Ici on parle de la soirée passée, des stages qui approchent. Du film qu’elle a vu. Du week-end qui arrive.
Les
sourires, le bâillement de fin de matinée, les claviers qui tapent. Pause. On
prend un café, je t’avances la monnaie, naturel. Tu veux un M&M’s ? Bec
sucré, tu demandes un cappuccino, prêtes-moi ta clé USB, je t’envoie les cours.

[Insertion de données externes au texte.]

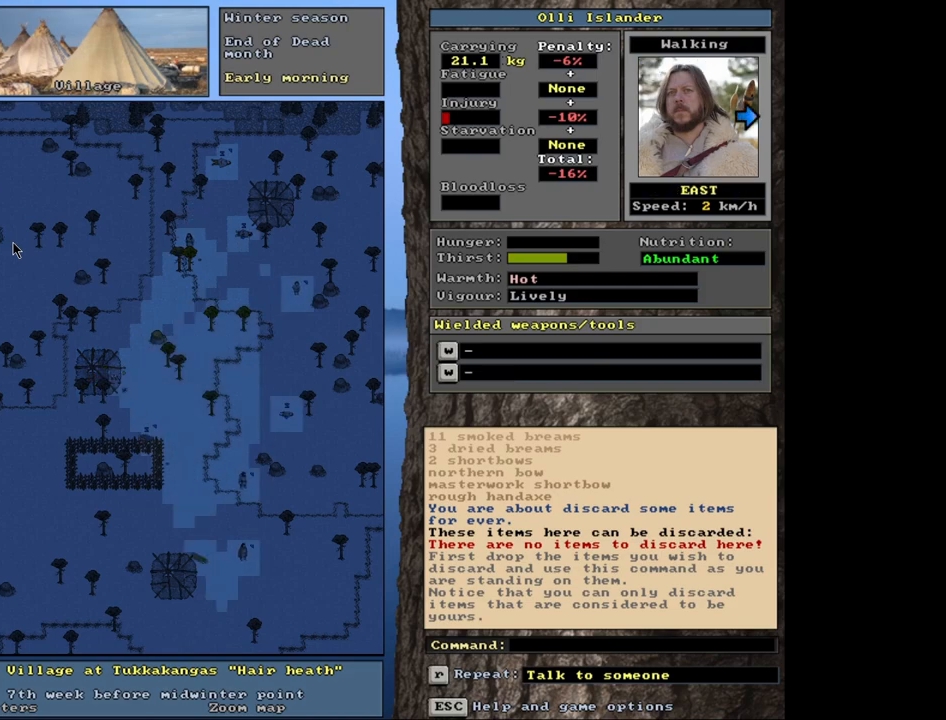
{"keys": ["ctrl_l"], "mouse": [], "events": []}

Je pense moins à interpréter à l’avance les mots et deviner les pensées. Même si mon
hypersensibilité s’active si vite, j’arrive à mieux lâcher du lest. Laisser les
choses venir, sans les prédire, sans chercher à maîtriser.
L’impression
que je suis une vraie guerrière, et en même temps, réaliser que j’ai mis tant
de temps à comprendre le mode d’emploi.
Je sais
sentir ce que les gens ne perçoivent pas, mais je suis incapable de monter le
petit jouet plastique des œufs Kinder, que n'importe qui arrive à faire les yeux fermés.
Je suis
sortie il y a une semaine et demie d’un espace confiné, une nurserie où l’on réapprend à
se laisser porter par la vie. Où le cadre permet d’envisager les aléas à taille
miniature, pour apprendre à ÊTRE, pour ensuite appliquer dehors, à l’extérieur.
Pourtant,
il y aura des soirs sombres. Il y aura des nuits courtes, agitées.
L’angoisse
de prendre physiquement de la place.
L’angoisse
de ce corps que l’on ne voit pas tel qu’il est réellement.
L’angoisse
de la chair qui s’étale sur mes os.
La fausse
impression de gonfler, prête à être farcie et servie, comme la dinde de noël.
Merry christmas.
Malgré les
claques, retendre la joue.
Malgré la
peur, mettre un pansement et se relever.
Et garder
à l’esprit que la bataille que je mène est un combat de chaque instant, qui ne
s’arrêtera pas.
Que chaque
coin de rue est susceptible d’apporter son lot de surprises et d’imprévus, et
que ce n’est pas une raison pour se recouvrir d’un symptôme comme si cela
protégeait. Comme si contrôler la nourriture permettait de maîtriser sa vie,
d’avoir « le contrôle ».
Se
souvenir que les interprétations sont en décalage par la réalité. Savoir
pertinemment que ma santé n’est pas encore optimale. Et réaliser que mon corps peine à suivre.
Et
pourtant, malheureusement, cette désagréable satisfaction de voir que le poids
a un peu baissé. Même d’un poil. Même si infime. Mais l’aiguille ne ment pas.
Signal
d’alarme, l’aiguille est un baromètre.
L’aiguille
qui tangue dit que j’ai trop gambadé, trop pensé, et ne me suis pas assez
posée.
Et cette
saleté de pensée, vicieuse, qui chuchote et rassure. Perverse. Difficile à
repérer.
Mais
voilà, dix jours après, premier bilan : je suis fière d’avoir relevé la
tête devant chaque difficulté et d’avoir appréhendé la rentrée de façon
sereine. Les journées semblent être des semaines, et je suis épuisée, déjà.
Mais fière d’avoir plutôt bien mangé et plutôt bien dormi.
Mais fière d’avoir plutôt bien mangé et plutôt bien dormi.
D’avoir
souri. D’avoir partagé de bons moment. D’avoir eu de l’énergie pour suivre des
cours passionnants.
D’avoir
osé dire le mot « anorexie » à mes camarades.
D’avoir
osé dire « j’ai besoin d’aide ». D'avoir rencontré une nutritionniste. De continuer le suivi psy.
Maintenant,
je suis à un virage. A la veille d’un long stage de 6 mois.
A un tournant, pour
savoir si j’oserai encore prendre du poids.
Poids de
vie. Poids de chair. Poids de sentiments.
Quitter la
transparence. Faire bouger l'aiguille de la balance.